O Ibovespa Não é o ‘Patinho Feio’ do Mercado
Apesar das incertezas trazidas pela guerra no Oriente Médio e pelo cenário eleitoral no Brasil, gestores de fundos de ações demonstram otimismo quanto ao desempenho do Ibovespa nos próximos meses. Segundo Sara Delfim, sócia da Dahlia Capital, o investidor brasileiro tende a ser excessivamente pessimista com os ativos locais, buscando o momento ideal para investir em vez de manter uma exposição consistente. Ela ressalta que, mesmo com juros elevados, as empresas brasileiras têm mostrado resiliência e capacidade de aumentar seus lucros, tornando o Brasil competitivo em relação a outros mercados.
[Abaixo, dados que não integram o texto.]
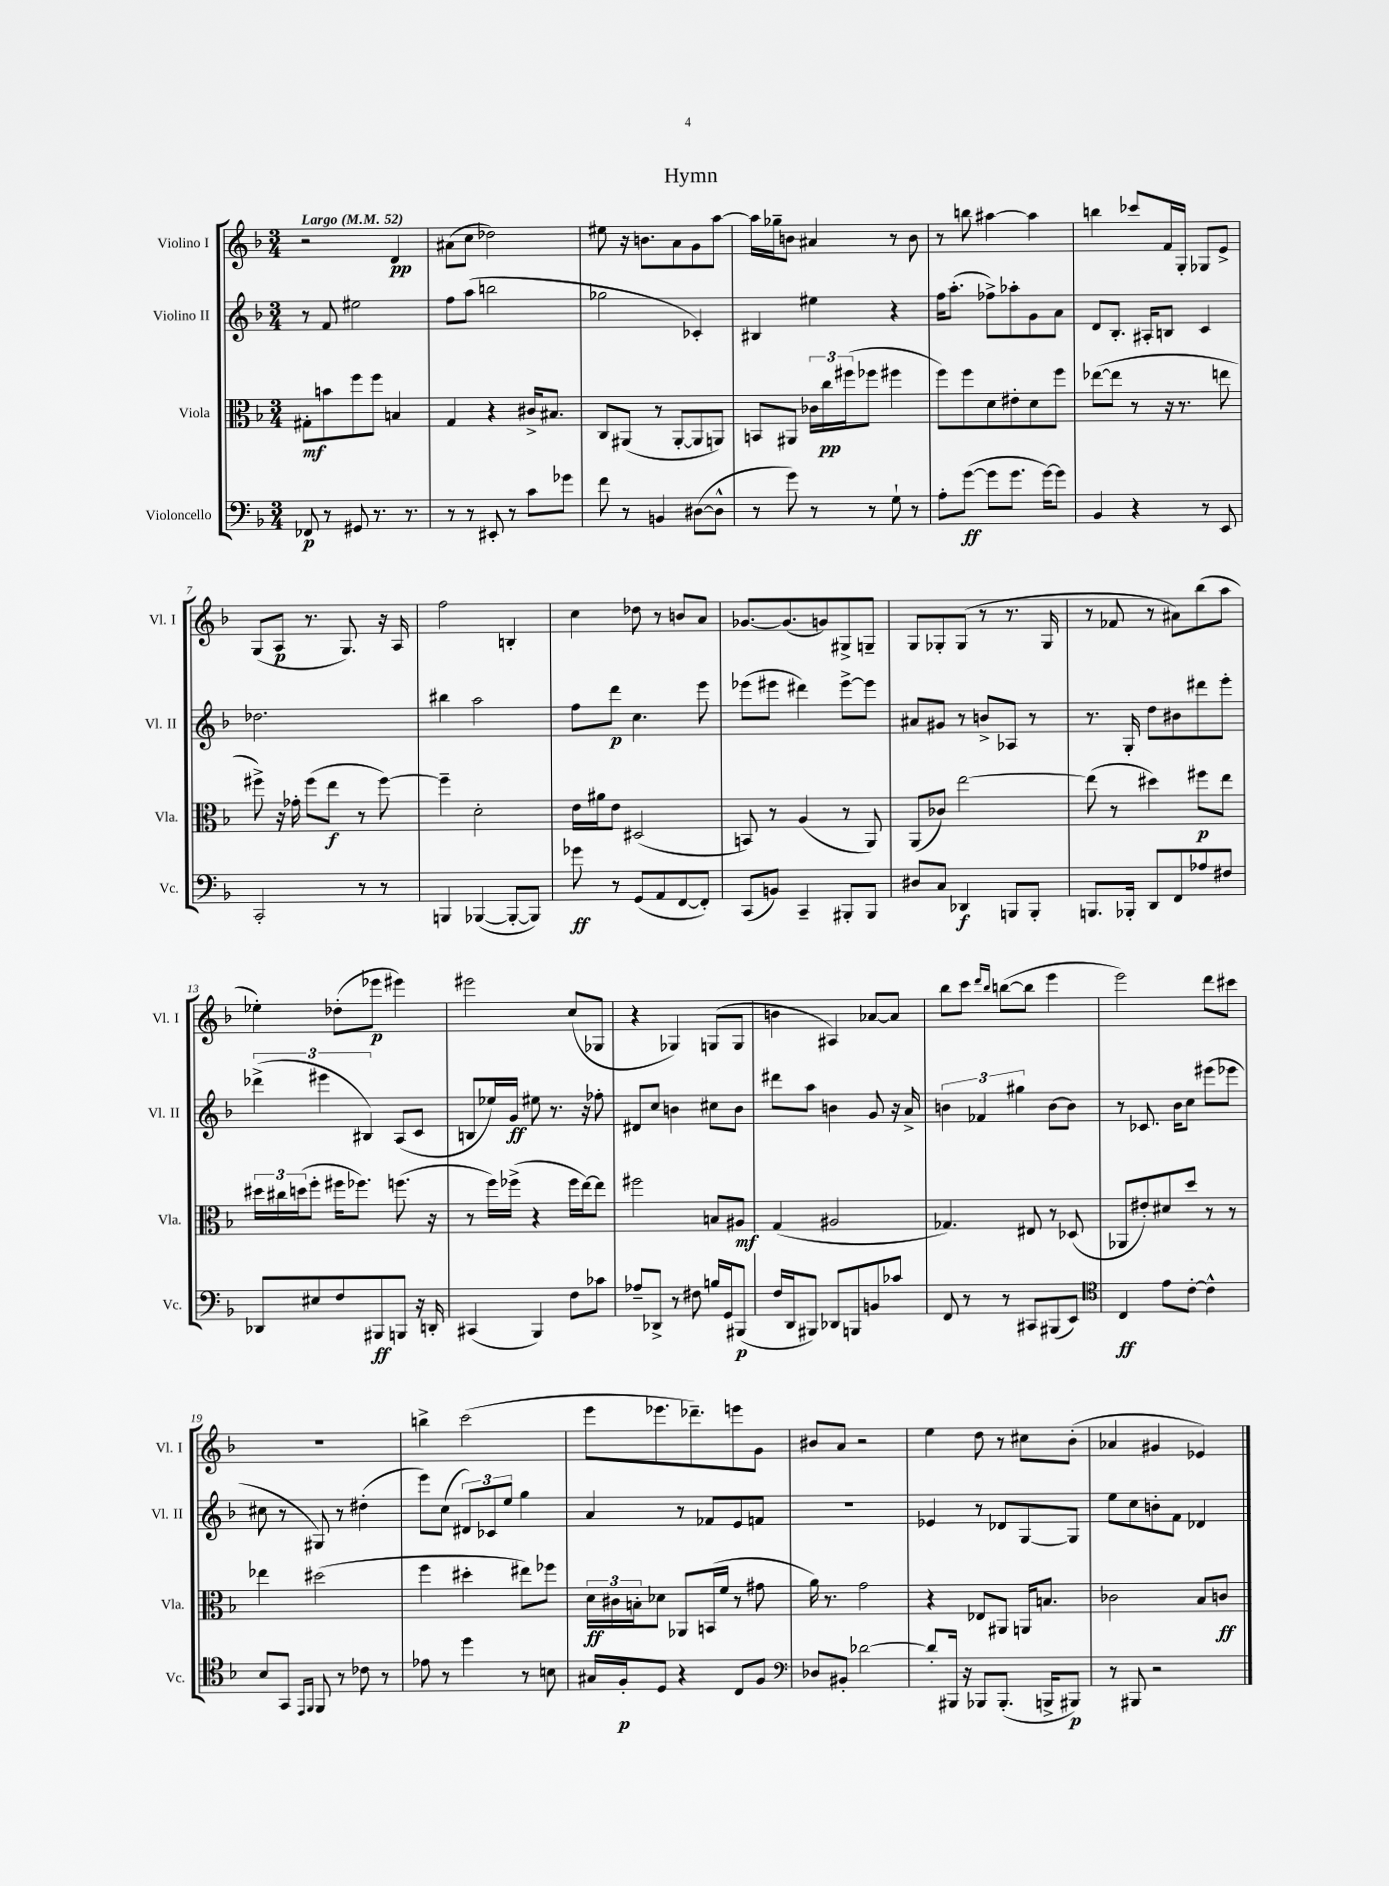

**kern	**kern	**kern	**kern
*staff4	*staff3	*staff2	*staff1
*clefF4	*clefC3	*clefG2	*clefG2
*k[b-]	*k[b-]	*k[b-]	*k[b-]
*M3/4	*M3/4	*M3/4	*M3/4
*MM52	*MM52	*MM52	*MM52
8FF-/	8G#'\L	8r	2r
8r	8b\	8f/	.
8GG#/	8ff\	2ee#\	.
8.r	8ff\J	.	.
.	4B/	.	4d/
8.r	.	.	.
=	=	=	=
8r	4G/	8ff\L	(8a#\L
8r	.	(8aa\J	8cc\J
8EE#'/	4r	2bb\	2dd-\)
8r	.	.	.
8c\L	16c#^/LK	.	.
.	8.B#/J	.	.
8g-\J	.	.	.
=	=	=	=
8f\	8C/L	2gg-\	8ee#\
8r	(8AA#/J	.	16r
.	.	.	8.b\L
4BB/	8r	.	.
.	[8AA#'/L	.	8a\
([8D#\L	8AA#/]	4c-'/)	8g\
8D#^^\]J	8AA/J)	.	[8aa\J
=	=	=	=
8r	8BB/L	4B#/	16aa\]LL
.	.	.	16gg-~\J
8g\)	8AA#/J	.	8b\J
8r	24c-\LL	4ee#\	4a#/
.	24cc\	.	.
.	(24ff#\J	.	.
8r	8ff-\J	.	.
8G`\	4ff#\	4r	8r
8r	.	.	8b\
=	=	=	=
8A'\L	8ff\L)	16ff\LK	8r
.	.	(8.aa'\J	.
([8g\J	8ff\	.	8bb\
8g\]L	8d\	8ff-^\L)	[4aa#\
8.g\J	8e#'\	8aa-'\	.
.	8d\	8g\	4aa#\]
[16g\LK)	.	.	.
8g\]J	8ff\J	8a\J	.
=	=	=	=
4BB-/	([8ee-\L	8d/L	4bb\
.	8ee-\]J	8.B-'/J	.
4r	8r	.	8ccc-/L
.	.	16A#'/LK	.
.	16r	8B/J	16f/L
.	8.r	.	16G'/JJ
8r	.	4c/	8G-/L
8EE/	8ee\	.	8e^/J
=	=	=	=
2CC'/	8ff#^\)	2.dd-\	(8G/L
.	16r	.	8A/J
.	16g-'\	.	.
.	(8ff#\L	.	8.r
.	8ee\J	.	.
.	.	.	8.G/)
8r	8r	.	.
8r	[8ff#\)	.	16r
.	.	.	16A/
=	=	=	=
4BBB/	4ff#~\]	4bb#\	2ff\
([4BBB-/	2d'\	2aa\	.
8BBB-'/_L	.	.	4B'/
8BBB-/]J)	.	.	.
=	=	=	=
8g-\	16e\LL	8ff\L	4cc\
.	16a#\J	.	.
8r	8e\J	8ddd\J	.
(8GG/L	(2D#/	4.cc\	8dd-\
8AA/	.	.	8r
[8FF/	.	.	8b/L
8FF'/]J)	.	8eee\	8a/J
=	=	=	=
(8CC/L	8BB/)	(8eee-\L	[8.g-/L
8BB/J)	8r	8eee#\J	.
.	.	.	(8.g-/]
4CC~/	(4A/	4ddd#\)	.
.	.	.	8g/)
8BBB#'/L	8r	[8eee#^\L	8G#^/
8BBB#/J	8AA/)	8eee#\]J	8G~/J
=	=	=	=
8D#/L	(8AA/L	8a#/L	8G/L
8C/J	8c-/J)	8g#/J	8G-'/
4DD-/	[2ee\	8r	(8G-/J
.	.	8b^/L	8r
8BBB/L	.	8A-/J	8.r
8BBB'/J	.	8r	.
.	.	.	16G-/
=	=	=	=
8.BBB/L	(8ee\]	8.r	8r
.	8r	.	8f-/
16BBB-'/Jk	.	16G'/	.
8DD/L	4dd#\)	8dd\L	8r
8FF/	.	8b#\	8a#\L)
8A-/	8ff#\L	8ddd#\	(8bb-\
8F#/J	8ee\J	8eee'\J	8aa\J
=	=	=	=
8DD-/L	24dd#\LL	(6ddd-^\	4ee-'\)
.	24cc#\	.	.
.	(24dd\J	.	.
8E#/	8ff'\J	.	.
.	.	6eee#\	.
8F/	16ff#\LK	.	(8dd-'\L
.	8.ff-\J)	.	.
.	.	6B#/)	.
8BBB#/	.	.	8eee-\J
8BBB/J	(8.ff\	(8A/L	4eee#\)
16r	.	8c/J	.
16DD'/	16r	.	.
=	=	=	=
(4CC#/	8r	8B/L	2eee#\
.	16ff\LL)	16ee-/L)	.
.	(16ff-^\JJ	16g/JJ	.
4BBB-/)	4r	8ee#\	.
.	.	8.r	.
8F\L	16ff-\LL	.	(8cc/L
.	[16ee\J)	16r	.
8c-\J	8ee\]J	8ff-'\	8G-/J
=	=	=	=
8A-~/L	2ff#\	8d#/L	4r
8DD-^/J	.	8cc/J	.
8r	.	4b\	4G-/)
8F#\	.	.	.
16B/LL	8B/L	8cc#\L	(8G/L
16GG/J	.	.	.
(8BBB#/J	8A#/J	8b\J	8G/J
=	=	=	=
16F/LL	(4G/	8ddd#\L	4b\
16DD/J	.	.	.
8BBB#/J)	.	8aa\J	.
8DD-/L	2A#/	4b\	4A#/)
8BBB/	.	.	.
8BB/	.	8g/	[8a-/L
8c-/J	.	16r	8a-/]J
.	.	16a^/	.
=	=	=	=
8FF/	4.G-/)	6b\	8bb-\L
8r	.	.	8ccc\J
.	.	6f-/	.
.	.	.	16qqddd/LL
.	.	.	16qqbb-/JJ
8r	.	.	([8bb\L
.	.	6gg#\	.
8CC#/L	8E#/	.	8bb\]J
(8BBB#/	8r	[8b\L	4eee\
8EE/J)	(8D-/	8b\]J	.
=	=	=	=
*clefC4	*	*	*
4C/	8AA-/L	8r	2eee\)
.	8e#'/)	8.c-/	.
8e\L	8d#/	.	.
.	.	16b-\LK	.
[8c'\J	8dd/J	8cc\J	.
4c^^\]	8r	(8eee#\L	8ddd\L
.	8r	8eee-\J	8ccc#\J
=	=	=	=
8B-/L	4ee-\	8cc#\	2.r
8GG/J	.	8r	.
16qqEE/LL	.	.	.
16qqFF/JJ	.	.	.
8FF/	(2dd#\	8G#/)	.
8r	.	8r	.
8c-\	.	(4dd#'\	.
8r	.	.	.
=	=	=	=
8e-\	4ff\	8eee\L)	4bb^\
8r	.	(8cc\J	.
4dd\	4dd#'\	12d#/L)	(2ccc\
.	.	12c-/	.
.	.	12ee/J	.
8r	8ee#\L)	4gg\	.
8B\	8ff-\J	.	.
=	=	=	=
16G#/LL	24d\LL	4a/	8eee\L
.	24c#\	.	.
16F'/J	.	.	.
.	24B'\J	.	.
8D/J	8d-\J	.	8.eee-\
4r	8AA-/L	8r	.
.	.	.	8.ddd-~\)
.	(16BB/L	8f-/L	.
.	16f/JJ	.	.
8C/L	8r	8e/	8eee\
8F/J	8g#\	8f/J	8g\J
=	=	=	=
*clefF4	*	*	*
8D-/L	16a\)	2.r	8b#/L
.	8.r	.	.
8BB#'/J	.	.	8a/J
[2d-\	2g\	.	2r
=	=	=	=
8d-'/]L	4r	4e-/	4ee\
16BBB#/Jk	.	.	.
16r	.	.	.
8BBB-/L	8E-/L	8r	8dd\
(8.BBB-'/J	8AA#/J	8d-/L	8r
.	16AA/LK	[8G/	8cc#\L
16BBB^/LK	8.B/J	.	.
8BBB#/J)	.	8G/]J	(8b-'\J
=	=	=	=
8r	2c-\	8ee\L	4a-/
8BBB#/	.	8cc\	.
2r	.	8b'\	4g#/
.	.	8f\J	.
.	8B-/L	4d-/	4e-/)
.	8c/J	.	.
==	==	==	==
*-	*-	*-	*-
Descontos e Resiliência das Empresas Brasileiras
Delfim argumenta que o Ibovespa ainda pode estar descontado, oferecendo espaço para ganhos significativos. A gestora minimiza a preocupação com a dívida pública brasileira, classificando-a como um problema global, e destaca que o país, como exportador de petróleo, não está tão exposto aos impactos diretos da guerra. O histórico recente corrobora essa visão: nos últimos três anos, o Ibovespa superou o CDI, com uma rentabilidade de 71,3% contra 48,4% do indicador de juros.
Fluxo Estrangeiro e Impacto da Guerra
André Lion, gestor da Ibiuna Investimentos, prevê a continuidade do fluxo de investidores estrangeiros para o mercado brasileiro, embora em menor volume devido à aversão ao risco gerada pela guerra. Ele observa que o investidor internacional não se prende tanto aos juros locais ou à dívida pública. A duração da guerra e a possibilidade de acordos são os principais pontos de atenção. A alta dos preços de energia no mundo é um fator relevante, e a expectativa de queda de juros no Brasil é vista como um gatilho importante para o investidor local, enquanto a resolução da guerra pode impulsionar o retorno dos estrangeiros.
Oportunidades em Energia e Títulos Públicos
Diante do cenário, os gestores têm direcionado seus investimentos para o setor de energia, com a discussão de preços de petróleo em patamares elevados. André Caldas, da Springs Capital, acredita que a guerra não se prolongará por mais de três meses e vê oportunidade em títulos públicos indexados à inflação (Tesouro IPCA+ ou NTN-Bs), cujos prêmios estão atrativos devido aos juros e às discussões sobre as contas públicas. Ele aposta na queda futura dessas taxas, o que deve beneficiar a Bolsa. A Bradesco Asset Management, por sua vez, tem focado em ações de empresas com bons balanços e que podem se beneficiar de juros menores, mantendo uma posição de caixa elevada para lidar com a volatilidade do mercado.